Once the data is uploaded, you can review it in Sneakpeek page. The page shows all columns, their types and some sample data.
The configuration of external databases is unique to each one. Please input your credentials for Snowflake, PostgreSQL, CloudSQL, BigQuery to connect data to the Wand platform.
We support 2 types of transformations:
- Predefined Transformations – e.g. Join 2 Sources
- User-defined Transformations – using our SQL Console
If users want to connect several data sources into one block, they could use Join 2 Sources or add extra input ports to Raw SQL block and join them manually with code.
Raw SQL supports the SQL syntax. To connect all data sources into one transformation, please add extra input ports to the transformation block.
Note! Users have to refer in the SQL code to Connector names – not the DB name. To quickly copy/paste the Port name, please use the copy button on the Port block on the right.
Predefined Join 2 sources allows users to join 2 Data Sources. Just drag and drop it on the canvas and go to Configuration. Note! You can join sources once have connected data sources blocks with the Join block.
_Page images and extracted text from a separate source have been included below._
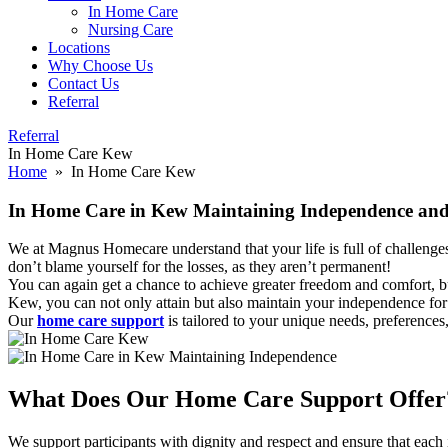
In Home Care
Nursing Care
Locations
Why Choose Us
Contact Us
Referral
Referral
In Home Care Kew
Home
» In Home Care Kew
In Home Care in Kew Maintaining Independence an
We at Magnus Homecare understand that your life is full of challenge
don’t blame yourself for the losses, as they aren’t permanent!
You can again get a chance to achieve greater freedom and comfort, bu
Kew, you can not only attain but also maintain your independence for 
Our
home care support
is tailored to your unique needs, preferences
What Does Our
Home Care Support Offer
We support participants with dignity and respect and ensure that each i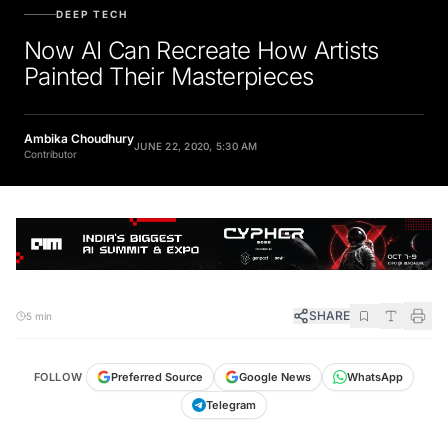
DEEP TECH
Now AI Can Recreate How Artists
Painted Their Masterpieces
Ambika Choudhury
JUNE 22, 2020, 5:30 AM
Contributor
SHARE
5 min
FOLLOW
Preferred Source
Google News
WhatsApp
Telegram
You can check the result of the transformation in the block menu with the Data Preview button.
Wand is adding more data sources and more transformations continuously.
Configuring of ML block
You can define which type of AI task and what prediction key to use in Wand ML block. It should be connected to some data source – to enable prediction key selector.
Types of AI tasks could be:
- Binary Classification – type of an AI task that predict only 2 options – 0 and 1 (or in other format yes / no).
- Multiclass classification – type of an AI task that predict classes like high, medium, low.
- Regression – type of an AI task that predict digits like price, balance, etc
Some datasets need to be trained for hours. If users want to get quick results – they can set a limit on the training time.